What Daniels saw in the COVID-19 crisis was the speed with which the federal government had to build a tone and a consistent message around acquisition, and then the ability to acquire sustainable, reliable, viable goods for the use of the American citizen, health professional and others. You heard the first pillar of compliance ring true in COVID in the federal government, and that was that there needs to be senior management commitment. The consistency and the loudness of that message amped up 20 times during COVID. Daniels stated, “You heard leaders in the various forums that are made available to connect industry and government. You heard all of the leaders saying, “Look, we need to get control of our supply chains, our third parties, the risks that we run, by essentially focusing our compliance on fairness of acquisition, on lowest cost viable goods, technically acceptable goods”.”
Then, after that, it was astonishing to watch the other areas fall into place. You saw a dedication of resources and additional responsibility on the frontline acquisition people to take seriously counter-intelligence risk, to take seriously financial crime or financial spread risk, fraud risk. You saw people starting to think critically about how you’re going to risk assess entities.
Even before COVID-19 we saw multiple and sometimes very quick changes from the Trump Administration from OFAC around denied parties and others around trade sanctions. The Department of Justice (DOJ) has issued both a new guidance on compliance programs and updated the FCPA Resource Guide into a 2nd edition. It has even accelerated around the Department of Treasury and the Committee for Foreign Investment in the United States (CFIUS) with the CFIUS reviews that are happening right now. Daniels believes we may be in the “beginning of a constantly iterative cycle. What we first saw was industry really improve and mature reputational risk policies, reputational risk due diligence, regulatory analysis, and compliance standards that met those supervisory or regulatory expectations.”

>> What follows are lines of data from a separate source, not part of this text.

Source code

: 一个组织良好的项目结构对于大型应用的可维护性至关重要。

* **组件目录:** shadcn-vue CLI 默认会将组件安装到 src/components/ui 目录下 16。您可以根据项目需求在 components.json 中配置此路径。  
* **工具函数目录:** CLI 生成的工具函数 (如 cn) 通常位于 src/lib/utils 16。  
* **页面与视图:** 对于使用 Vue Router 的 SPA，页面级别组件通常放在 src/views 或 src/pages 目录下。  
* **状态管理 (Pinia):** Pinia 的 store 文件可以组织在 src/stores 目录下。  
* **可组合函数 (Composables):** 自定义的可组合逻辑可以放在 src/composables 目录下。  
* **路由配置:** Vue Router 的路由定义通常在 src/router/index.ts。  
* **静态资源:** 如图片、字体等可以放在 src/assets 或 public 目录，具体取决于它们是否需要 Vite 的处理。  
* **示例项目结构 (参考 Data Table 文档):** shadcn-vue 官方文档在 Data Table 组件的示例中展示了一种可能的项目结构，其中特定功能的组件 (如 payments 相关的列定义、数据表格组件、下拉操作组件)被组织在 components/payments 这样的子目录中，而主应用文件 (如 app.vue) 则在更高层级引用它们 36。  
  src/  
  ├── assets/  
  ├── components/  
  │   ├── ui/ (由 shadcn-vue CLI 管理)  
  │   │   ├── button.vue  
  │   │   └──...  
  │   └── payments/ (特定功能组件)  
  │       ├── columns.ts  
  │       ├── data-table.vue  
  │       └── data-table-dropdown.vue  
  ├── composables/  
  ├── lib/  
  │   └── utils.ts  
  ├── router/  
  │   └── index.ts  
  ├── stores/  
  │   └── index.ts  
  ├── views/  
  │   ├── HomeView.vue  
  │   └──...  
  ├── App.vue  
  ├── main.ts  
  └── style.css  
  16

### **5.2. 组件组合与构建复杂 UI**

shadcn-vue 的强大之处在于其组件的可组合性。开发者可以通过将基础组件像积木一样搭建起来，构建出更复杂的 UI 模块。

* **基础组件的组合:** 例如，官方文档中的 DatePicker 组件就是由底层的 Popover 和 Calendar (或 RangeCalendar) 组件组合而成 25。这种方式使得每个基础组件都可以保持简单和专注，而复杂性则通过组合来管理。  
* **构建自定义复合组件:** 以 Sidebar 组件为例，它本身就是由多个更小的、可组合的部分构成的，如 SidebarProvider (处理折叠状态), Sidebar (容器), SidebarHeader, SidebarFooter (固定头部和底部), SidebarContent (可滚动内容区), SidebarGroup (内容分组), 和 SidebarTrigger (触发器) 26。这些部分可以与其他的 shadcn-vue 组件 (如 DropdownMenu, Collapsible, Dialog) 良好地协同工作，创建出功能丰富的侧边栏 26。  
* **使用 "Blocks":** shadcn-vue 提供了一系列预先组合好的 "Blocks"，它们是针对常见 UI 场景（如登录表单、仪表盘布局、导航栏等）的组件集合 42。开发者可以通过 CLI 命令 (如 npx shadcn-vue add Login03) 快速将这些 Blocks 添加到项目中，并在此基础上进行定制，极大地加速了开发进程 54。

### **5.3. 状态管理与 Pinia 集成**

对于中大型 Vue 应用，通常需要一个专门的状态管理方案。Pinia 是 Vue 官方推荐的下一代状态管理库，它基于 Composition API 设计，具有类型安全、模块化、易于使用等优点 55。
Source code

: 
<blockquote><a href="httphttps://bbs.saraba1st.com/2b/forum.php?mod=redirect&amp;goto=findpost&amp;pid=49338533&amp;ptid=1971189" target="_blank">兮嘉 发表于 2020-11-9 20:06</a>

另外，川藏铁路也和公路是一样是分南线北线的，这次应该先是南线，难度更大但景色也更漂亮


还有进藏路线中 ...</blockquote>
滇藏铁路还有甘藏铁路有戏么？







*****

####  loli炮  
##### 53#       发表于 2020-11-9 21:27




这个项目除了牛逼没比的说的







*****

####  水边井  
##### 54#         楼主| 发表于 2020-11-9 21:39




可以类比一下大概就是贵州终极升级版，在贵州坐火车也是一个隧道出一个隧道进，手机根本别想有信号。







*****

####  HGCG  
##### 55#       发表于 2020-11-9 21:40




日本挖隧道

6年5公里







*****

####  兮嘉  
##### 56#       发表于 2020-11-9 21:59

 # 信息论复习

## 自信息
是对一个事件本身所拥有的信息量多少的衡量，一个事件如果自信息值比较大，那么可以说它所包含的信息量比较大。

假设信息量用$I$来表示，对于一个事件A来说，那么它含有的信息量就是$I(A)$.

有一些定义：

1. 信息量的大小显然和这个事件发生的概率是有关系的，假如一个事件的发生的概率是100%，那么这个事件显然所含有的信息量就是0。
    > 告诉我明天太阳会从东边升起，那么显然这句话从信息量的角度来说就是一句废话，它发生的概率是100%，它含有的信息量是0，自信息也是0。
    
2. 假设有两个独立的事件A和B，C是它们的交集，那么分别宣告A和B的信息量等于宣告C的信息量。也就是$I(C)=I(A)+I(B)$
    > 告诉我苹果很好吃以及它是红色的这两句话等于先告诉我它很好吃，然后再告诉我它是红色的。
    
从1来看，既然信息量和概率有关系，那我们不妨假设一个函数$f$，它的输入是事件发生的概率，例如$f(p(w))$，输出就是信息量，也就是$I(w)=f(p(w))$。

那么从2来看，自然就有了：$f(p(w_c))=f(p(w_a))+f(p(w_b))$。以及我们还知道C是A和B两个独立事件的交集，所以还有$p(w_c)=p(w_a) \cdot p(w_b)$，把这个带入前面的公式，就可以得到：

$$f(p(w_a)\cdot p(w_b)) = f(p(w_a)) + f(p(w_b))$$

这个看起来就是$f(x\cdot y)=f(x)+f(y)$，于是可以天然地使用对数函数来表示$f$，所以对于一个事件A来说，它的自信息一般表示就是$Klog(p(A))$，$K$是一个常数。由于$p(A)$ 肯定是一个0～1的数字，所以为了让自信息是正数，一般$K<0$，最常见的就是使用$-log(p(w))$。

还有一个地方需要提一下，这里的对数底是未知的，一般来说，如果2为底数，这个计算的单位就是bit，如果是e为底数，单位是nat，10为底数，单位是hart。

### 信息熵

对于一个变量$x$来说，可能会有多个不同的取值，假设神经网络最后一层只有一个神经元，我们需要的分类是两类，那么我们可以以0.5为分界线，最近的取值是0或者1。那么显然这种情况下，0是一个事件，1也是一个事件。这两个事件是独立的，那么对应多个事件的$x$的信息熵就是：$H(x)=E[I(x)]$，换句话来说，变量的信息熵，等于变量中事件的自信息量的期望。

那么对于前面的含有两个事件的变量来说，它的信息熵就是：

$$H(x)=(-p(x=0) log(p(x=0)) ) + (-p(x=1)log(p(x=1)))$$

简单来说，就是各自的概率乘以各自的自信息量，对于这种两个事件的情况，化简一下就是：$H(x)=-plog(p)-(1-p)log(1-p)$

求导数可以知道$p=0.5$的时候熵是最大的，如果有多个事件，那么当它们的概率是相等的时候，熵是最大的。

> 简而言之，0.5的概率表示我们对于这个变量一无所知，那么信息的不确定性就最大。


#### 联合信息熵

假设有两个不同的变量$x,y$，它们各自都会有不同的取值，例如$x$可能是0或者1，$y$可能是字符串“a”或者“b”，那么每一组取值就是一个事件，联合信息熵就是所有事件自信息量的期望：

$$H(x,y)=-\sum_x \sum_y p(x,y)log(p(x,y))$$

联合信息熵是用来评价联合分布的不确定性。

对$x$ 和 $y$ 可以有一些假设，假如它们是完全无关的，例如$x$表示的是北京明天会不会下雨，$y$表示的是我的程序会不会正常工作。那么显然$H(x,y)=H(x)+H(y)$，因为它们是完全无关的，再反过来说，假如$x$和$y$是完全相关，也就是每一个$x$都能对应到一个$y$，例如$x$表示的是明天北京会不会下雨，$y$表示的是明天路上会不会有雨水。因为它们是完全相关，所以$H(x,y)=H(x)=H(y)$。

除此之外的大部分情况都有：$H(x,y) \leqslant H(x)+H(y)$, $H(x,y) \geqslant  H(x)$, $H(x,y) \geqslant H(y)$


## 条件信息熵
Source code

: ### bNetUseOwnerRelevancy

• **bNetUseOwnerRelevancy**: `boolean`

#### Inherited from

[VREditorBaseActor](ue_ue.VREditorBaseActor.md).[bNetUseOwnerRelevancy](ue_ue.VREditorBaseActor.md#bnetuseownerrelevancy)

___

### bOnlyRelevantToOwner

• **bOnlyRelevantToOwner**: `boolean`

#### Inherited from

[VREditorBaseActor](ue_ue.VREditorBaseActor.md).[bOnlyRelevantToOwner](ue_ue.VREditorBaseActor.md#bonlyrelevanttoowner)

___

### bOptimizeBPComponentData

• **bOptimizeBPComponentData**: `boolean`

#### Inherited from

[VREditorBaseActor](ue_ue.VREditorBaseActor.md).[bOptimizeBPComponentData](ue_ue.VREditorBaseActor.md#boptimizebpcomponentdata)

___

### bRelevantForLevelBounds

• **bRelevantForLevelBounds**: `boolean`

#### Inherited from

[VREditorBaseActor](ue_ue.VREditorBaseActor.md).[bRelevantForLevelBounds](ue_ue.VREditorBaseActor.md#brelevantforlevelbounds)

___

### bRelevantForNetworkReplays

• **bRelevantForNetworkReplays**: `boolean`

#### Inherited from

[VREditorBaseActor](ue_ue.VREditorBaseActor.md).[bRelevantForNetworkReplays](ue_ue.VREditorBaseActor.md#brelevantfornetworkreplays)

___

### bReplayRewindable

He added this type of approach is now extending internationally and he pointed to the ban of Huawei technology into their 5G rollout. As you start to see this awareness of the criticality of your supply chain and the awareness of how third parties can impact your environment start to grow in the federal government and then get responses from industry, “what you’re going to see is you’re going to see industry go up another notch. You’re going to see industry have to mature again, industry have to be more expansive, industry have to be more diligent than they have today about the risks that they’re incurring as they look to the providers that they use that are critical to their infrastructure.”